[Collection entries]
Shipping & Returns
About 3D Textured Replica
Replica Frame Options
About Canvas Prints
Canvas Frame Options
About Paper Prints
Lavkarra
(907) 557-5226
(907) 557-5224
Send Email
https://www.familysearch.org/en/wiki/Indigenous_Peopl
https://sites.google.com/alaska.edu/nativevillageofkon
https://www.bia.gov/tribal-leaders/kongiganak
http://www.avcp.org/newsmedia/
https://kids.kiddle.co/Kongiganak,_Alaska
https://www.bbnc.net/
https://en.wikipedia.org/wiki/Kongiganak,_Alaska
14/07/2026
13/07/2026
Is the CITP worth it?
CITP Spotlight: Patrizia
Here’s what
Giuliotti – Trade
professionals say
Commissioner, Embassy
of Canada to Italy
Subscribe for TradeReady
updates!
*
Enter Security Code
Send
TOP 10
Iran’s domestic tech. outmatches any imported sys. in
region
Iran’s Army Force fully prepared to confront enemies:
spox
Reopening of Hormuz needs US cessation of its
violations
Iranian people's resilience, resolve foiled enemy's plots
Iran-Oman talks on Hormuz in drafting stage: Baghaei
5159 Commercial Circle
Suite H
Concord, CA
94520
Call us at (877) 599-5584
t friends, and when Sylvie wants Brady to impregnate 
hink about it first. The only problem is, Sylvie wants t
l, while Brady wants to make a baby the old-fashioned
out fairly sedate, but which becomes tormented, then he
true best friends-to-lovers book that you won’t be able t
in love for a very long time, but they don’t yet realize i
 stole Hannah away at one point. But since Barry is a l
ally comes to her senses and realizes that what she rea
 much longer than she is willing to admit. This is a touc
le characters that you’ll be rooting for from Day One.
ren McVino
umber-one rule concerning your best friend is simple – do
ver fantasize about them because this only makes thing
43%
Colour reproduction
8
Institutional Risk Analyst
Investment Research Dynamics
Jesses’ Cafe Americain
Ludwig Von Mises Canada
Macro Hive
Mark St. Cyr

TO-DO ITEM -
How many of the lines in the records include the string "wiki"? Reply with the number alone.

EXERCISE RESPONSE -
2